The theme of the address was ‘Repositioning Life Sciences Research and Industry in the Omics Era.’
She said scientists need to reposition themselves as life scientists, and one way to do so is to seek knowledge and understanding of Omics approaches, as this will provide a solid foundation for future projects and industry placements in the field of translational science. The branches of science known informally as Omics are various disciplines in biology whose names end in the suffix -Omics, such as genomics, proteomics, metabolomics, metagenomics, phenomics and transcriptomics. Omics aims at the collective characterization and quantification of pools of biological molecules that translate into the structure, function, and dynamics of an organism or organisms.
“Before now, few Nigerian universities, institutes and private organisations had access to practical applications. Molecular biology applications are expected to be a mainstay in manufacturing of chemicals, energy and medicine,” she said. Okpuzor called for collaboration between different stakeholders, governments, academia and industry to fund research, share knowledge, resources and expertise that will lead to development of new therapies and technologies, explaining that the gap between basic research and commercialization needs to be bridged.
She reiterated the need to train the next generation of scientists and engineers that would have enormous skills to analyze Omic data. “The Omics era will change a lot of things and the young people should key into this era of Omics technology. It gives us the opportunity to interrogate our system either in agriculture or any other area.”

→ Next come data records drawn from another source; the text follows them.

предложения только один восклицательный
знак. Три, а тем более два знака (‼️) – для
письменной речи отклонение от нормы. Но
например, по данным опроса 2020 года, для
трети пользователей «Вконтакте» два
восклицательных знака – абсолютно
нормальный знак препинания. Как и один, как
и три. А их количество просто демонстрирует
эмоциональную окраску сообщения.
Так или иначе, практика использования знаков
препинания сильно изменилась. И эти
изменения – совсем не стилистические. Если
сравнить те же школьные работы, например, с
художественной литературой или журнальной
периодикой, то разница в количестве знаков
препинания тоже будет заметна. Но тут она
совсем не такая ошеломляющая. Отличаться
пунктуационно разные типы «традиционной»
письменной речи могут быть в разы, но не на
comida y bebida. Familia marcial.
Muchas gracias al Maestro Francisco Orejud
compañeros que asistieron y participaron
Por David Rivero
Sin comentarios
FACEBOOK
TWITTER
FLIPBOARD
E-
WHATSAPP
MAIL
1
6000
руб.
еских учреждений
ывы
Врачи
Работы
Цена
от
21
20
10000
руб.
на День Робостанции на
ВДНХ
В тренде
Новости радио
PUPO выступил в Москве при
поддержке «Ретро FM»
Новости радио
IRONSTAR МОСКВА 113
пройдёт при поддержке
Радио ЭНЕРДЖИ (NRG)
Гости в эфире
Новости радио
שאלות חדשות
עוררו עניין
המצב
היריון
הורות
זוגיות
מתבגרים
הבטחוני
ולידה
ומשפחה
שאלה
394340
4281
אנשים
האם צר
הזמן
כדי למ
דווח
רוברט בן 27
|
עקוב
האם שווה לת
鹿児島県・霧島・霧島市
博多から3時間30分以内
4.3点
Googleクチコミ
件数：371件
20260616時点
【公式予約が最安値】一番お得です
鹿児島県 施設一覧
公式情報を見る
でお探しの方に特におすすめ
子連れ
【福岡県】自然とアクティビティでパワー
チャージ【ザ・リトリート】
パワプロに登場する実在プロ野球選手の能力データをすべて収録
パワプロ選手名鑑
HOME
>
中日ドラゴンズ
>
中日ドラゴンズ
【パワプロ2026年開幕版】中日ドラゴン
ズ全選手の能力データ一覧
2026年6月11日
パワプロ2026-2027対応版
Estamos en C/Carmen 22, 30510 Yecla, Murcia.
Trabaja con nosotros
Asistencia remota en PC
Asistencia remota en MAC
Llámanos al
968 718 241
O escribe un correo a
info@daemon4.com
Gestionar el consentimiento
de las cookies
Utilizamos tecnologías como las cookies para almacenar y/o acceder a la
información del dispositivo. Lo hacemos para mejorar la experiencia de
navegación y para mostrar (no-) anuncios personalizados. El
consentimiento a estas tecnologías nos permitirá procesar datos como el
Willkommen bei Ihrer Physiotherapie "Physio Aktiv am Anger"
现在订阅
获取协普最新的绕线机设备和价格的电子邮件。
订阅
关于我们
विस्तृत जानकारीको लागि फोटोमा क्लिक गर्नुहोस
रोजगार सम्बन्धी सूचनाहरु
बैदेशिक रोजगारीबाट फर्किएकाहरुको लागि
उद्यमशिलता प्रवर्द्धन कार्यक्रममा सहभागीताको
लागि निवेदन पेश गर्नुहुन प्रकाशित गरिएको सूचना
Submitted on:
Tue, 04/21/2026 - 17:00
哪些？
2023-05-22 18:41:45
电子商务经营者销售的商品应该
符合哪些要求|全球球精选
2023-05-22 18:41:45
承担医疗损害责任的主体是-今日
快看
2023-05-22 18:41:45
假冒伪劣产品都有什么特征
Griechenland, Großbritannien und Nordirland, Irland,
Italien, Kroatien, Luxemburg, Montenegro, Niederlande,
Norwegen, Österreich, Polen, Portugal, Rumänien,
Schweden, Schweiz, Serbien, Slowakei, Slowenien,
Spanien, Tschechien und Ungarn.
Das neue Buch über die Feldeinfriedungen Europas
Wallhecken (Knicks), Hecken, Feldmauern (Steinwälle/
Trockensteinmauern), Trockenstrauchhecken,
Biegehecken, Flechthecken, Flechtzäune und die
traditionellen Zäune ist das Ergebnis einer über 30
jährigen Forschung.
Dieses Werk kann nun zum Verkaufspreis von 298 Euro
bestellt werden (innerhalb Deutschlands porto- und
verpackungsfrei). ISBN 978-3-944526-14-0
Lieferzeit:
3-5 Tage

Director General & CEO of FIIRO, Dr. Jummal Tutuwa, represented by Dr. Dele Oyeku, the Director of Extension, said the training would enhance technical knowledge of Omics to the participants and by the end of the training, each of them must have learnt the new and modern techniques in Omics technology to be able to conduct research in biological systems in plants, livestock and humans. According to the convener of the hands-on training and Head, Molecular Biology Laboratory, FIIRO, Dr. Temitope Fadipe, the idea of the training was to increase capacity building among Nigerian scientists both in industry and academia.
“We realize the advancement in developing countries is ongoing, while Nigeria is still playing catch up because of low capacity,” Fadipe said. She said that the training was expensive and most people couldn’t afford it which is the reason for domesticated networks and collaboration to support the workshop. “With Omics technology, things we think we can’t do, we achieve them now and it’s applicable to all fields in medicine, industry, agriculture.”
One of the participants, Prof. Cyril Nwangburuka, from Babcock University said: “This is a step in the right direction. If Nigeria will progress, all the things that are happening around us now, science and research are the solution.”